Because of the open-weave, I won’t wear this with a necklace, so it’s a great way to throw up my hair and rock some giant earrings. (Ahem, it’s on clearance for $20. Click on the pic to purchase one of the six colors.)

Dainty necklaces.

Giant statement necklaces have been all-the-rage for a while, and I have a few in rotation that I love to pair with a high-necked sweater. For lower-collars, or maybe just in reaction to all the chunk, I’ve been veering more toward smaller, sweeter necklaces.

To be honest, they’ve always been my choice over something crazy and huge, but I think part of this current preference is my discovery of a new Favorite necklace: my Mrs. necklace, courtesy of Bijoux By Meg.

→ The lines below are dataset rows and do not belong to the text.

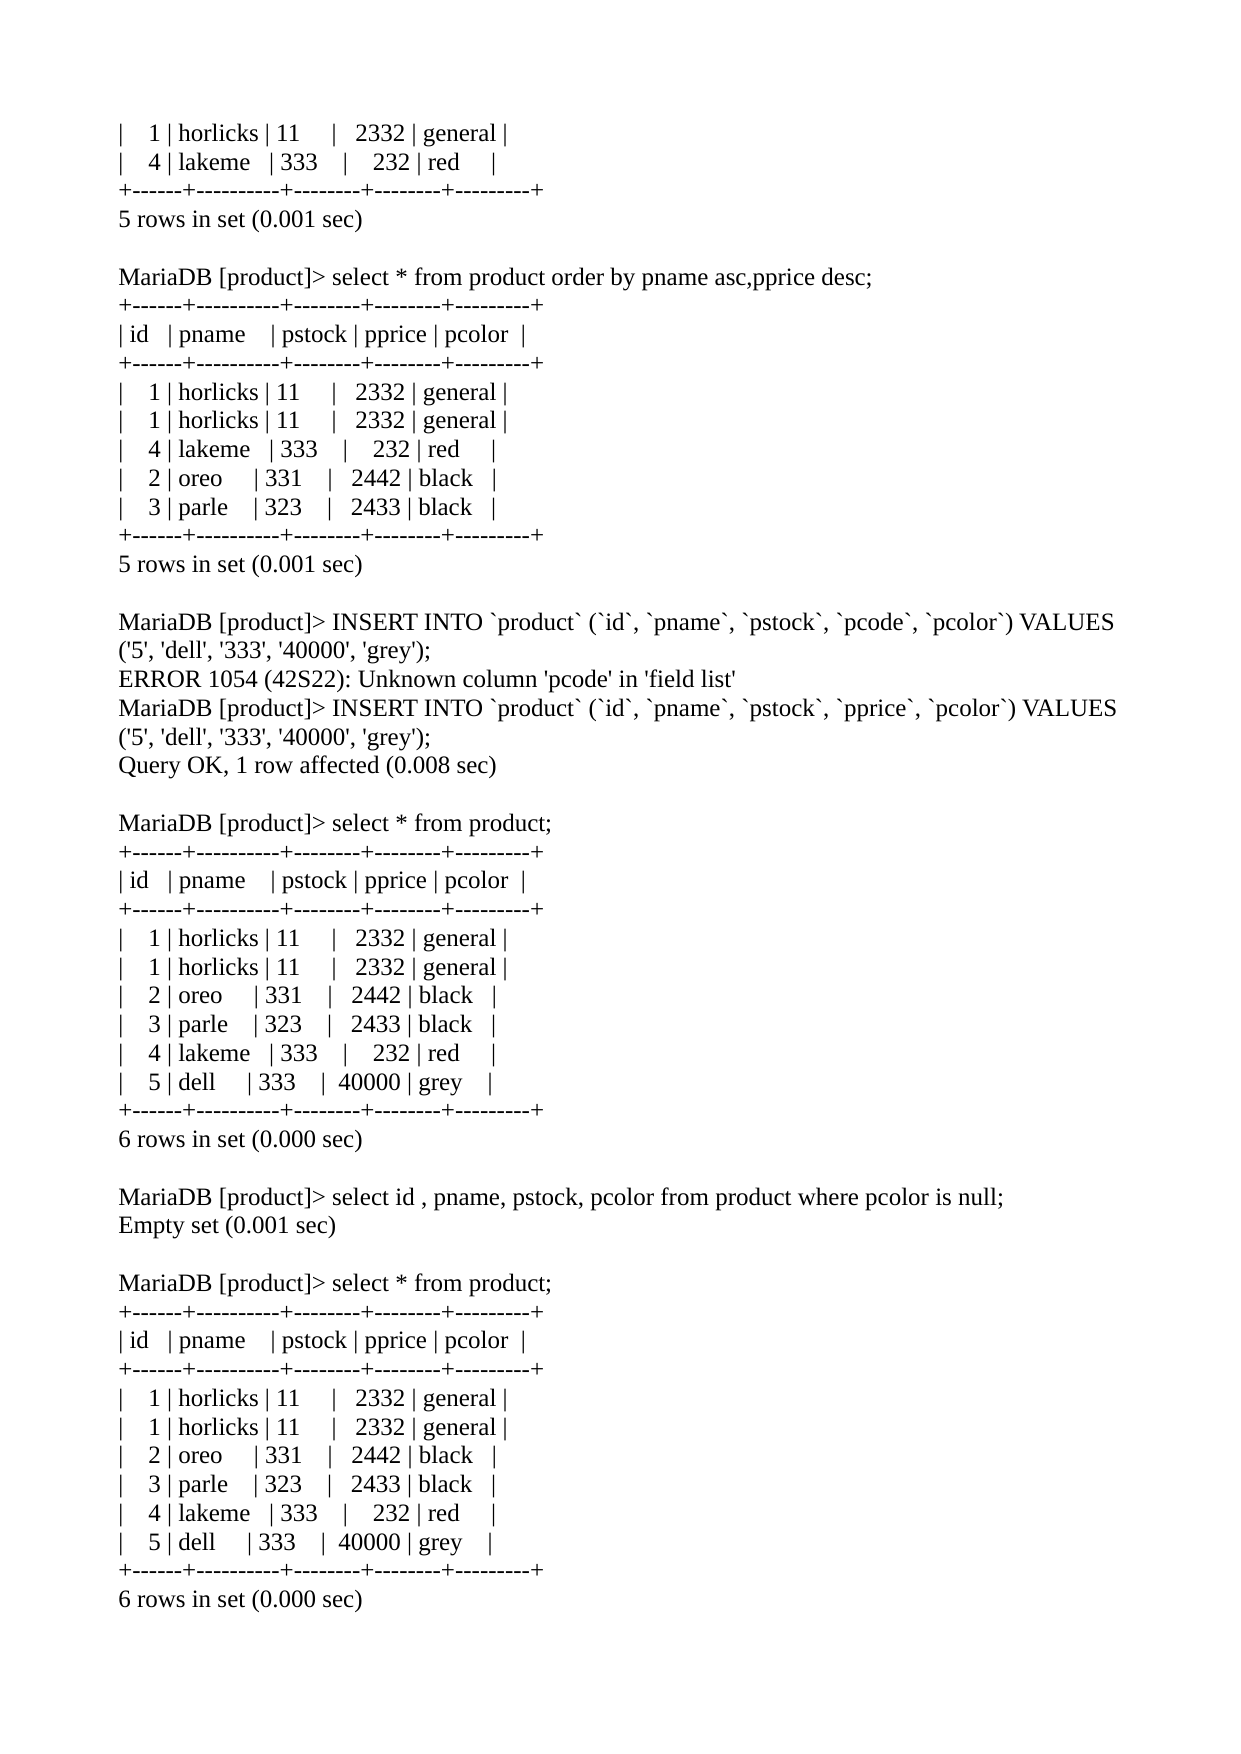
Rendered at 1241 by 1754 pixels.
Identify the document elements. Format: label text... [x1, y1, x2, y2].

text | 3 | parle | 323 | 2433 | black | [118, 1009, 1122, 1038]
text | 1 | horlicks | 11 | 2332 | general | [118, 923, 1122, 952]
text | 1 | horlicks | 11 | 2332 | general | [118, 1383, 1122, 1412]
text | 2 | oreo | 331 | 2442 | black | [118, 1441, 1122, 1469]
text +------+----------+--------+--------+---------+ [118, 521, 1122, 549]
text | 1 | horlicks | 11 | 2332 | general | [118, 1412, 1122, 1441]
text +------+----------+--------+--------+---------+ [118, 176, 1122, 204]
text +------+----------+--------+--------+---------+ [118, 894, 1122, 923]
text | 5 | dell | 333 | 40000 | grey | [118, 1527, 1122, 1556]
text | 2 | oreo | 331 | 2442 | black | [118, 981, 1122, 1009]
text Empty set (0.001 sec) [118, 1211, 1122, 1239]
text | id | pname | pstock | pprice | pcolor | [118, 1326, 1122, 1354]
text 5 rows in set (0.001 sec) [118, 204, 1122, 233]
text | 3 | parle | 323 | 2433 | black | [118, 492, 1122, 521]
text MariaDB [product]> select id , pname, pstock, pcolor from product where pcolor is null; [118, 1182, 1122, 1211]
text Query OK, 1 row affected (0.008 sec) [118, 751, 1122, 779]
text MariaDB [product]> INSERT INTO `product` (`id`, `pname`, `pstock`, `pprice`, `pcolor`) VALUES ('5', 'dell', '333', '40000', 'grey'); [118, 693, 1122, 751]
text | 4 | lakeme | 333 | 232 | red | [118, 1498, 1122, 1527]
text | 1 | horlicks | 11 | 2332 | general | [118, 406, 1122, 434]
text 5 rows in set (0.001 sec) [118, 549, 1122, 578]
text | 3 | parle | 323 | 2433 | black | [118, 1469, 1122, 1498]
text | 1 | horlicks | 11 | 2332 | general | [118, 377, 1122, 406]
text | 1 | horlicks | 11 | 2332 | general | [118, 118, 1122, 147]
text 6 rows in set (0.000 sec) [118, 1584, 1122, 1613]
text | 2 | oreo | 331 | 2442 | black | [118, 463, 1122, 492]
text MariaDB [product]> select * from product; [118, 808, 1122, 837]
text | id | pname | pstock | pprice | pcolor | [118, 866, 1122, 894]
text MariaDB [product]> select * from product order by pname asc,pprice desc; [118, 262, 1122, 291]
text +------+----------+--------+--------+---------+ [118, 291, 1122, 319]
text MariaDB [product]> select * from product; [118, 1268, 1122, 1297]
text | id | pname | pstock | pprice | pcolor | [118, 319, 1122, 348]
text | 4 | lakeme | 333 | 232 | red | [118, 147, 1122, 176]
text | 4 | lakeme | 333 | 232 | red | [118, 434, 1122, 463]
text +------+----------+--------+--------+---------+ [118, 1096, 1122, 1124]
text 6 rows in set (0.000 sec) [118, 1124, 1122, 1153]
text | 5 | dell | 333 | 40000 | grey | [118, 1067, 1122, 1096]
text ERROR 1054 (42S22): Unknown column 'pcode' in 'field list' [118, 664, 1122, 693]
text +------+----------+--------+--------+---------+ [118, 1556, 1122, 1584]
text | 4 | lakeme | 333 | 232 | red | [118, 1038, 1122, 1067]
text +------+----------+--------+--------+---------+ [118, 1297, 1122, 1326]
text +------+----------+--------+--------+---------+ [118, 348, 1122, 377]
text | 1 | horlicks | 11 | 2332 | general | [118, 952, 1122, 981]
text +------+----------+--------+--------+---------+ [118, 837, 1122, 866]
text +------+----------+--------+--------+---------+ [118, 1354, 1122, 1383]
text MariaDB [product]> INSERT INTO `product` (`id`, `pname`, `pstock`, `pcode`, `pcolor`) VALUES ('5', 'dell', '333', '40000', 'grey'); [118, 607, 1122, 664]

I spied this first shortly before I got married last year, and promptly forgot about it until earlier this year. Meg offers birthstone add-ons, so I opted for the green stone — an emerald — for my wedding anniversary month (May).

I adore this necklace. I love that the chain sparkles, and I love how brilliant and shiny the pendant is. This girl has gotten handstamping down to an art, and her pieces almost look manufactured by machine, they’re so pristine and lovely.

Just a few days ago, two more necklaces arrived — a graduation gift and a birthday gift. And I might have to figure out a gold Bijoux by Meg version to find. Because my final favorite trend this summer?

Gold and rose gold.

When I was younger, I remember my mom talking about how silver and gold would become “in” and “out,” taking turns being the popular favorite. I never understood how a preference could change — but I do now. I’ve always loved the pretty pink hue of rose gold, but lately, I’ve found myself decorating myself with more gold-toned jewelry than silver.

Maybe it’s because it goes better with the current colors I’m finding myself drawn to. Gold undoubtedly pairs better with orange than silver does. I adore gold with any shade of blue, especially navy. I still adore my white gold engagement ring, but my slim wedding band is rose gold.

What summertime trends are you finding yourself drawn toward?